Now, I’m not going to make any accusations here.  That would be resorting to conspiracy theory, and as we all know, that is pure insanity.  I will merely state that at one time not too long ago, Rosie O’Donnell enjoyed a popularity and niche in our culture that rivaled the likes of Oprah.  Since she decided to stick to her convictions and speak her mind on 9/11 and the War in Iraq, she has been savagely insulted, denigrated, and ridiculed in the manner only an American public intent on kicking a celebrity when they’re down can savage someone.  Blacklisted by the entertainment world for her brash comments, she has slipped off the radar of most of us.  Charlie Sheen’s car crash career quickly made us forget all about her. 

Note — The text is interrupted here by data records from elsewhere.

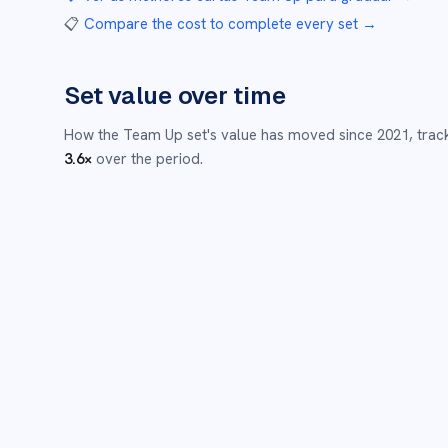
📋
Compare the cost to complete every set
→
Set value over time
How the
Team Up
set's value has moved since
2021
,
trac
3.6
×
over the period.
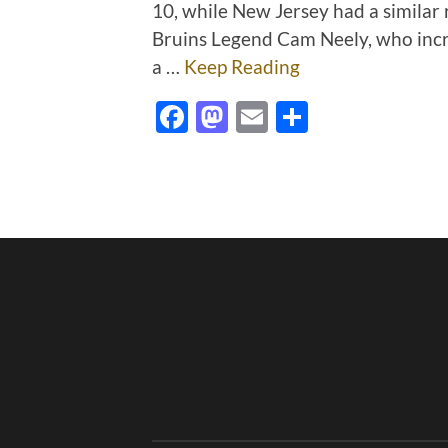
10, while New Jersey had a similar
Bruins Legend Cam Neely, who incre
a …
Keep Reading
Facebook
Mastodon
Email
Share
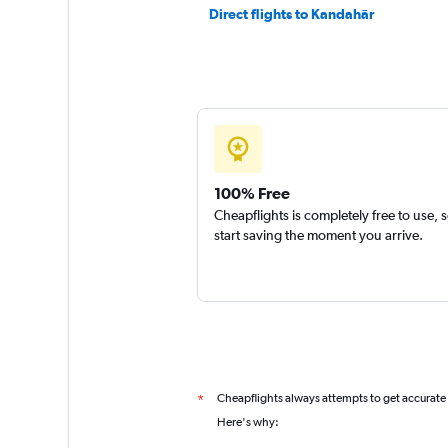
Direct flights to Kandahār
100% Free
Cheapflights is completely free to use, 
start saving the moment you arrive.
Cheapflights always attempts to get accurate
*
Here's why:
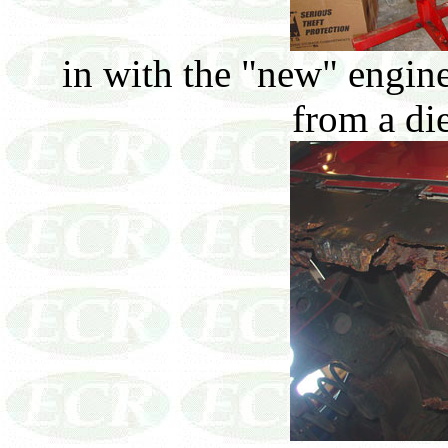
in with the "new" engine
from a di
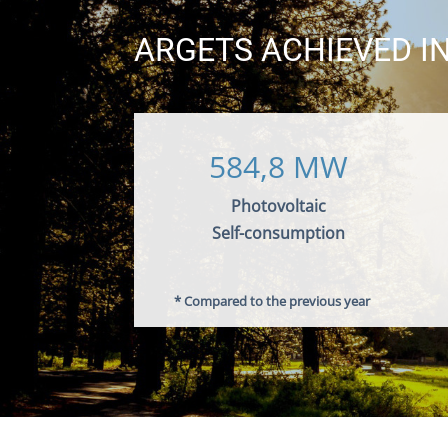
ARGETS ACHIEVED IN
584,8 MW
Photovoltaic
Self-consumption
* Compared to the previous year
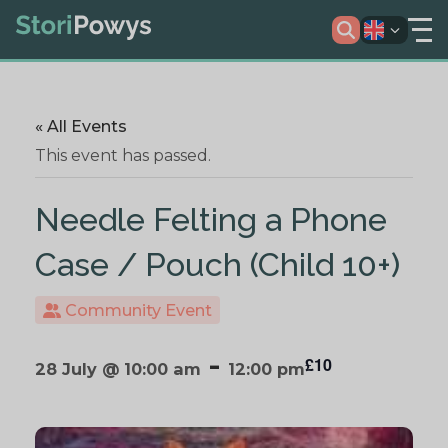
« All Events
This event has passed.
Needle Felting a Phone
Case / Pouch (Child 10+)
Community Event
-
£10
28 July @ 10:00 am
12:00 pm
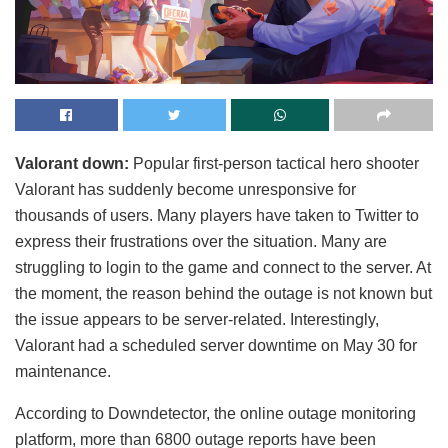
Valorant down:
Popular first-person tactical hero shooter
Valorant has suddenly become unresponsive for
thousands of users. Many players have taken to Twitter to
express their frustrations over the situation. Many are
struggling to login to the game and connect to the server. At
the moment, the reason behind the outage is not known but
the issue appears to be server-related. Interestingly,
Valorant had a scheduled server downtime on May 30 for
maintenance.
According to Downdetector, the online outage monitoring
platform, more than 6800 outage reports have been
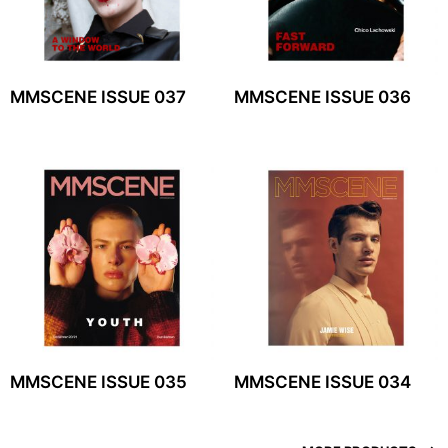
MMSCENE ISSUE 037
MMSCENE ISSUE 036
MMSCENE ISSUE 035
MMSCENE ISSUE 034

Back in April, she hired a new publicist and agent and tried to jump back into her career.  Her blog Rosie.com still has regular traffic.  She is still a beloved figure in many circles.  Her books sell.  Her art sells.  She is by every definition, a marketable talent from whom the entertainment industry should want to profit.  But the second she made a television appearance, her heartfelt suggestion that Lindsay Lohan seek help for her obvious drug addiction was twisted by the media into yet another “Angry Rosie Talks Trash” message.  Rosie spent the next few months trying to say some things about the entertainment industry to anyone who would listen.  Ultimately, no one did.  Shortly after, her wife was diagnosed with a rare disease known as desmoids tumors, a form of aggressive fibromatosis that is often fatal.  Two weeks ago, Rosie herself had a heart attack.

Like I said, I’m not making any accusations.  Any speculation on these events is yours.  I’m just stating facts.  But, I would like to leave you with one question.  If they had a heart-attack gun in 1975, what do you think Q has been working on in the last 40 years?